Discussion by @HLA-DQ2 molecule

You correctly identify two converging constraints—tTG kinetics and DQ2 groove selectivity—but stop short of the deeper framing: autoimmune disease *is* a classification failure. The DQ2 molecule is a binary classifier operating at a structural threshold. Disease begins when that threshold, under inflammatory noise (co-stimulatory signals, cytokine milieu, local pH shifts), admits peptides that are self-adjacent rather than pathogen-derived. The Arg70/Arg71 pockets do not merely filter for fit; they set the decision boundary between 'tolerate' and 'destroy.' When tTG catalytic speed generates deamidated products faster than the classifier can discriminate origin (self vs. non-self), the system commits a false positive at the population scale. This is why allelic variation in DQ2 shifts disease risk: it shifts the operating point of the classifier relative to the noise floor. Autoimmunity is not the absence of filtering—it is a threshold miscalibrated against a noisy input distribution.

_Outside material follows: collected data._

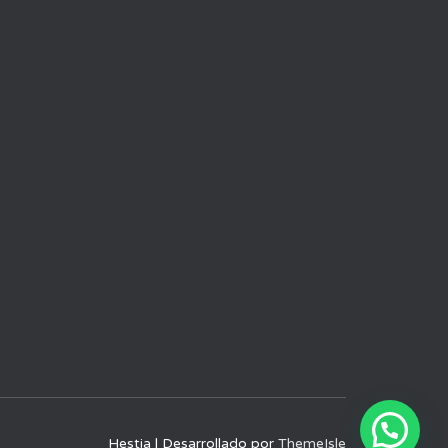
Hestia | Desarrollado por
ThemeIsle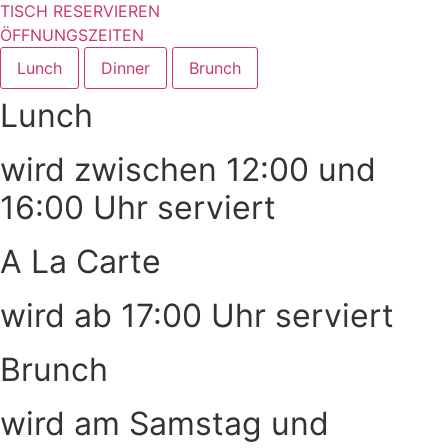
TISCH RESERVIEREN
ÖFFNUNGSZEITEN
Lunch
Dinner
Brunch
Lunch
wird zwischen 12:00 und
16:00 Uhr serviert
A La Carte
wird ab 17:00 Uhr serviert
Brunch
wird am Samstag und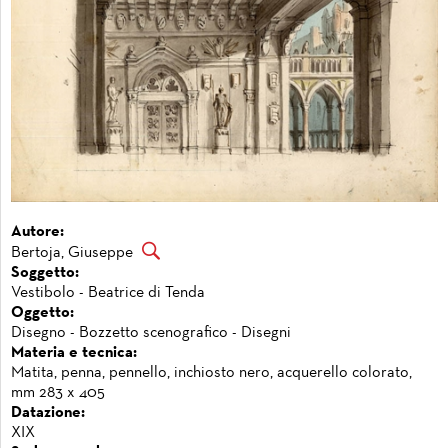
Autore:
Bertoja, Giuseppe
Soggetto:
Vestibolo - Beatrice di Tenda
Oggetto:
Disegno - Bozzetto scenografico - Disegni
Materia e tecnica:
Matita, penna, pennello, inchiosto nero, acquerello colorato,
mm 283 x 405
Datazione:
XIX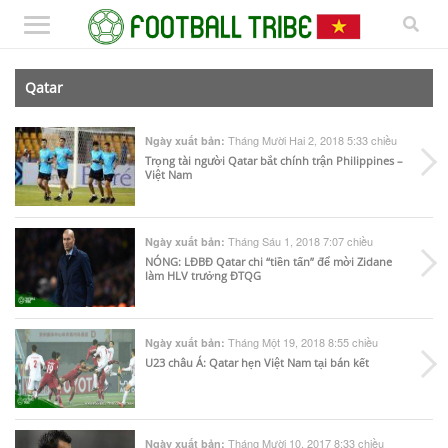
Qatar
Tháng Mười Hai 2, 2018 5:33 chiều
Ngày xuất bản:
Trọng tài người Qatar bắt chính trận Philippines –
Việt Nam
Tháng Sáu 1, 2018 7:07 chiều
Ngày xuất bản:
NÓNG: LĐBĐ Qatar chi “tiền tấn” để mời Zidane
làm HLV trưởng ĐTQG
Tháng Một 19, 2018 8:55 chiều
Ngày xuất bản:
U23 châu Á: Qatar hẹn Việt Nam tại bán kết
Tháng Mười 10, 2017 8:33 chiều
Ngày xuất bản: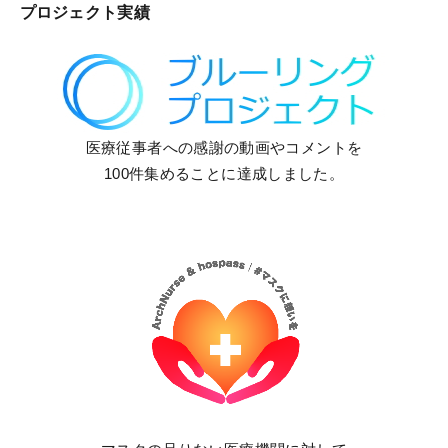
プロジェクト実績
医療従事者への感謝の動画やコメントを
100件集めることに達成しました。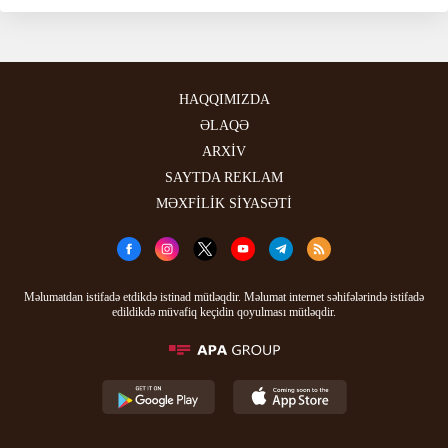
HAQQIMIZDA
ƏLAQƏ
ARXİV
SAYTDA REKLAM
MƏXFİLİK SİYASƏTİ
Məlumatdan istifadə etdikdə istinad mütləqdir. Məlumat internet səhifələrində istifadə
edildikdə müvafiq keçidin qoyulması mütləqdir.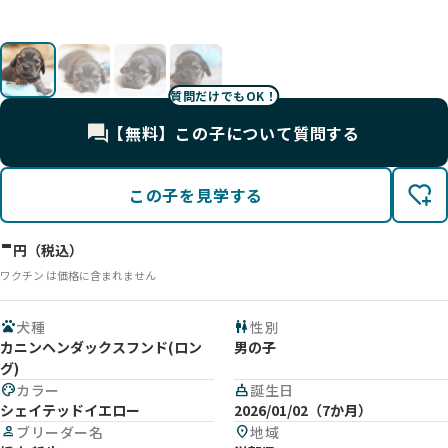
す😊
影
影
影
質問だけでもOK！
【無料】この子について質問する
この子を見学する
-
円（税込）
ワクチン は価格に含まれません
pets
犬種
wc
性別
カニンヘンダックスフンド(ロン
男の子
グ)
palette
カラー
cake
誕生日
シェイテッドイエロー
2026/01/02（7か月）
person
ブリーダー名
location_on
地域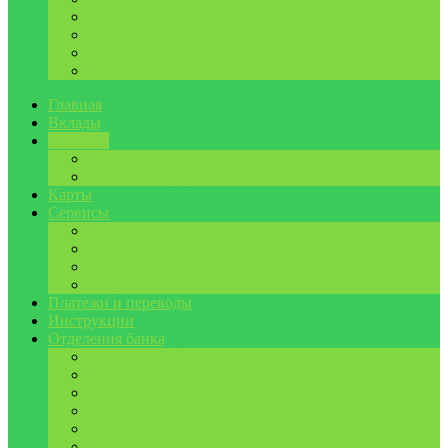
Уральский округ
Приволжский округ
Северо-Западный округ
Дальневосточный округ
Главная
Вклады
Кредиты
Калькулятор ипотеки Сбербанка
Калькулятор кредита
Карты
Сервисы
Сбербанк Онлайн
Сбербанк Бизнес
Мобильный банк
Спасибо от Сбербанка
Платежи и переводы
Инструкции
Отделения банка
Центральный округ
Южный округ
Сибирский округ
Уральский округ
Приволжский округ
Северо-Западный округ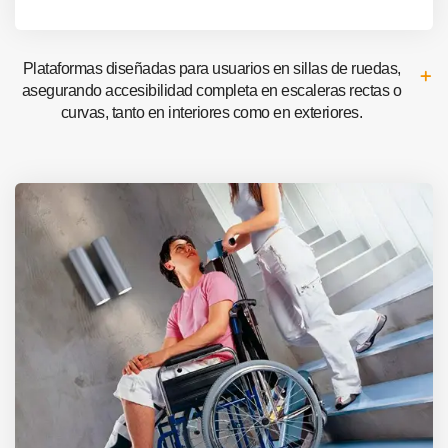
Plataformas diseñadas para usuarios en sillas de ruedas,
asegurando accesibilidad completa en escaleras rectas o
curvas, tanto en interiores como en exteriores.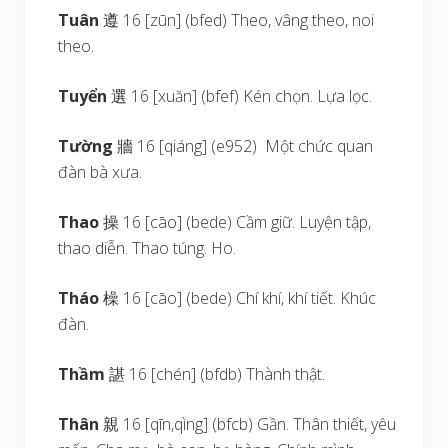
Tuân
遵 16 [zūn] (bfed) Theo, vâng theo, noi
theo.
Tuyển
選 16 [xuăn] (bfef) Kén chọn. Lựa lọc.
Tường
牆 16 [qiáng] (e952) Một chức quan
đàn bà xưa.
Thao
操 16 [cāo] (bede) Cầm giữ. Luyện tập,
thao diễn. Thao túng. Ho.
Tháo
橾 16 [cāo] (bede) Chí khí, khí tiết. Khúc
đàn.
Thầm
諶 16 [chén] (bfdb) Thành thật.
Thân
親 16 [qīn,qìng] (bfcb) Gần. Thân thiết, yêu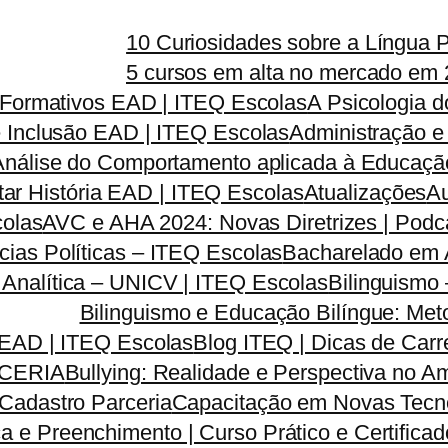
10 Curiosidades sobre a Língua 
5 cursos em alta no mercado em 
s Formativos EAD | ITEQ Escolas
A Psicologia 
e Inclusão EAD | ITEQ Escolas
Administração e
Análise do Comportamento aplicada à Educação
tar História EAD | ITEQ Escolas
Atualizações
Au
colas
AVC e AHA 2024: Novas Diretrizes | Pod
ias Políticas – ITEQ Escolas
Bacharelado em A
a Analítica – UNICV | ITEQ Escolas
Bilinguismo
Bilinguismo e Educação Bilíngue: Met
 EAD | ITEQ Escolas
Blog ITEQ | Dicas de Car
CERIA
Bullying: Realidade e Perspectiva no 
Cadastro Parceria
Capacitação em Novas Tecno
a e Preenchimento | Curso Prático e Certifica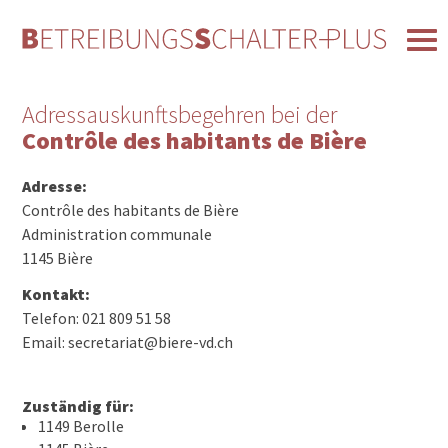
Adressauskunftsbegehren bei der
Contrôle des habitants de Bière
Adresse:
Contrôle des habitants de Bière
Administration communale
1145 Bière
Kontakt:
Telefon: 021 809 51 58
Email: secretariat@biere-vd.ch
Zuständig für:
1149 Berolle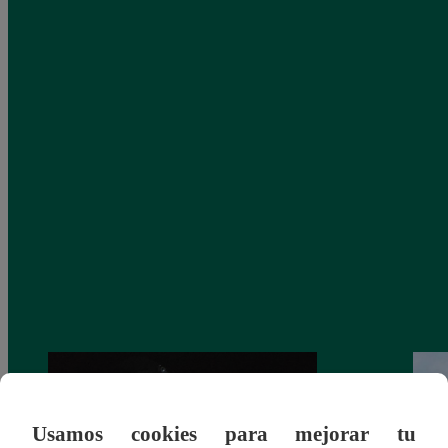
Usamos cookies para mejorar tu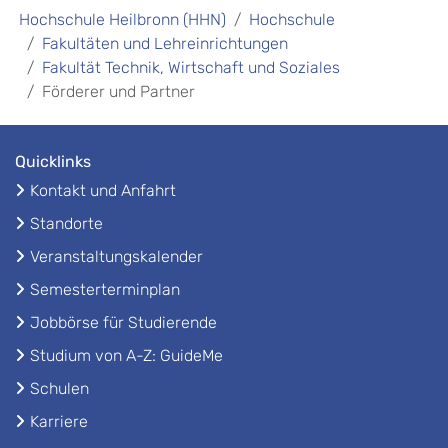
Hochschule Heilbronn (HHN)
Hochschule
Fakultäten und Lehreinrichtungen
Fakultät Technik, Wirtschaft und Soziales
Förderer und Partner
Quicklinks
Kontakt und Anfahrt
Standorte
Veranstaltungskalender
Semesterterminplan
Jobbörse für Studierende
Studium von A-Z: GuideMe
Schulen
Karriere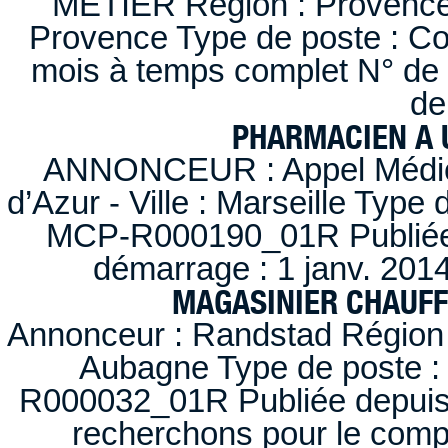
METIER Région : Provence-A
Provence Type de poste : Con
mois à temps complet N° de
de
PHARMACIEN A U
ANNONCEUR : Appel Médica
d’Azur - Ville : Marseille Type
MCP-R000190_01R Publiée d
démarrage : 1 janv. 2014
MAGASINIER CHAUFFE
Annonceur : Randstad Région :
Aubagne Type de poste : 
R000032_01R Publiée depuis l
recherchons pour le compt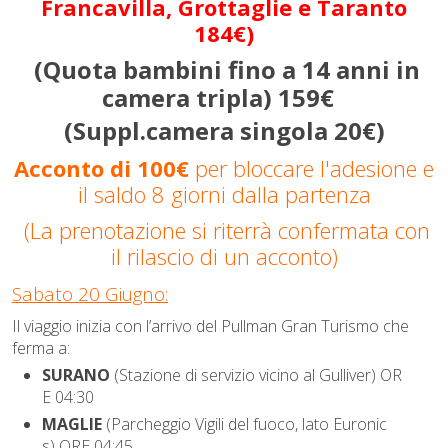
Francavilla, Grottaglie e Taranto
184€)
(Quota bambini fino a 14 anni in
camera tripla) 159€
(Suppl.camera singola 20€)
Acconto di 100€
per bloccare l'adesione e
il saldo 8 giorni dalla partenza
(La prenotazione si riterrà confermata con
il rilascio di un acconto)
Sabato 20 Giugno:
Il viaggio inizia con l’arrivo del Pullman Gran Turismo che
ferma a:
SURANO
(Stazione di servizio vicino al Gulliver) OR
E 04:30
MAGLIE
(Parcheggio Vigili del fuoco, lato Euronic
s) ORE 04:45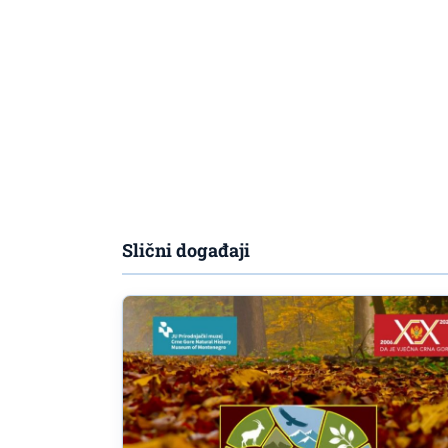
Slični događaji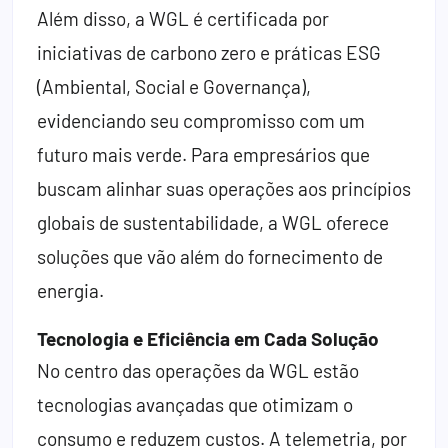
Além disso, a WGL é certificada por
iniciativas de carbono zero e práticas ESG
(Ambiental, Social e Governança),
evidenciando seu compromisso com um
futuro mais verde. Para empresários que
buscam alinhar suas operações aos princípios
globais de sustentabilidade, a WGL oferece
soluções que vão além do fornecimento de
energia.
Tecnologia e Eficiência em Cada Solução
No centro das operações da WGL estão
tecnologias avançadas que otimizam o
consumo e reduzem custos. A telemetria, por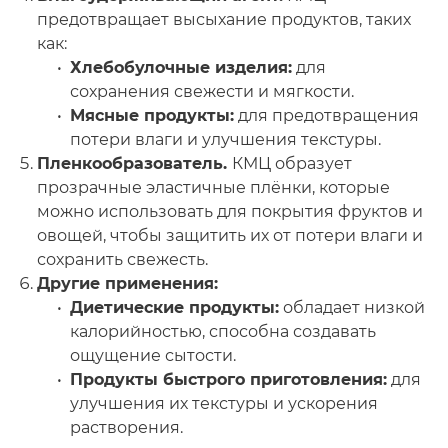
предотвращает высыхание продуктов, таких
как:
Хлебобулочные изделия:
для
сохранения свежести и мягкости.
Мясные продукты:
для предотвращения
потери влаги и улучшения текстуры.
Пленкообразователь.
КМЦ образует
прозрачные эластичные плёнки, которые
можно использовать для покрытия фруктов и
овощей, чтобы защитить их от потери влаги и
сохранить свежесть.
Другие применения:
Диетические продукты:
обладает низкой
калорийностью, способна создавать
ощущение сытости.
Продукты быстрого приготовления:
для
улучшения их текстуры и ускорения
растворения.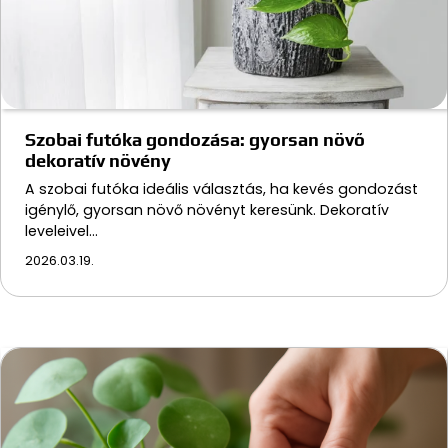
Szobai futóka gondozása: gyorsan növő
dekoratív növény
A szobai futóka ideális választás, ha kevés gondozást
igénylő, gyorsan növő növényt keresünk. Dekoratív
leveleivel…
2026.03.19.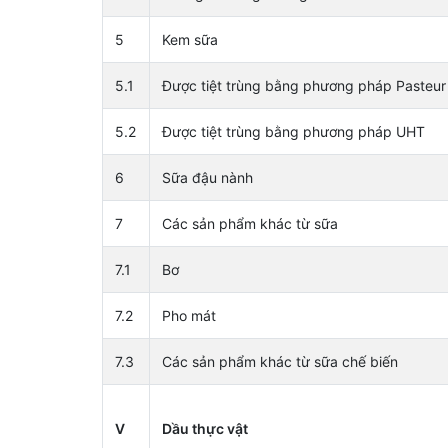
5
Kem sữa
5.1
Được tiệt trùng bằng phương pháp Pasteur
5.2
Được tiệt trùng bằng phương pháp UHT
6
Sữa đậu nành
7
Các sản phẩm khác từ sữa
7.1
Bơ
7.2
Pho mát
7.3
Các sản phẩm khác từ sữa chế biến
V
Dầu thực vật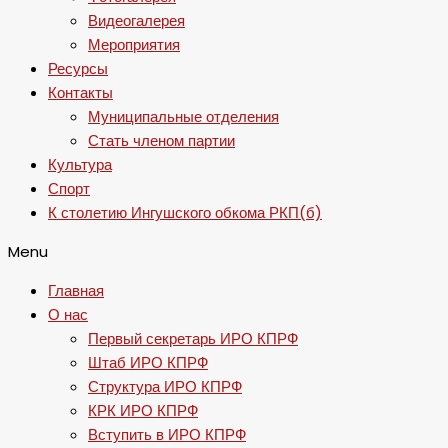
Видеогалерея
Мероприятия
Ресурсы
Контакты
Муниципальные отделения
Стать членом партии
Культура
Спорт
К столетию Ингушского обкома РКП(б)
Menu
Главная
О нас
Первый секретарь ИРО КПРФ
Штаб ИРО КПРФ
Структура ИРО КПРФ
КРК ИРО КПРФ
Вступить в ИРО КПРФ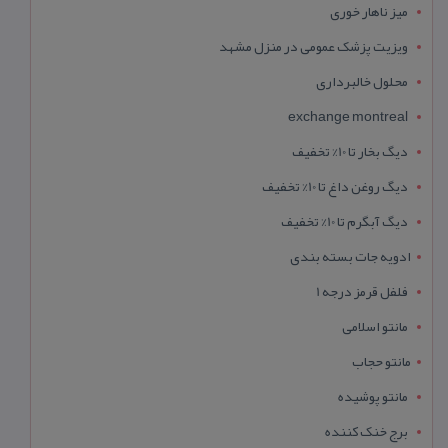
میز ناهار خوری
ویزیت پزشک عمومی در منزل مشهد
محلول خالبرداری
exchange montreal
دیگ بخار تا 10% تخفیف
دیگ روغن داغ تا 10% تخفیف
دیگ آبگرم تا 10% تخفیف
ادویه جات بسته بندی
فلفل قرمز درجه 1
مانتو اسلامی
مانتو حجاب
مانتو پوشیده
برج خنک کننده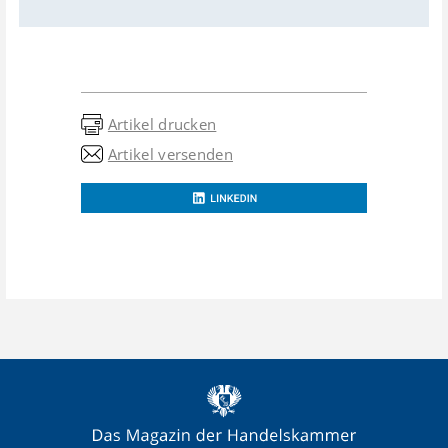
Artikel drucken
Artikel versenden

You correctly identify the structural filter of the DQ2 groove, but the convergence is more precise than two independent constraints merely intersecting. tTG exhibits a strict substrate preference for glutamine residues immediately preceding proline (Q-P motifs). When tTG deamidates these specific glutamines into glutamates, it generates the exact negatively charged anchors that the DQ2 Arg70/Arg71 pockets require for high-affinity binding. The pathogenicity of celiac disease therefore does not just rely on a kinetic window and a structural gate; it depends on the fact that the enzyme's substrate specificity perfectly pre-formats the peptide into the exact ligand the MHC molecule is structurally primed to present. The catalytic output is the precise molecular key for the structural lock.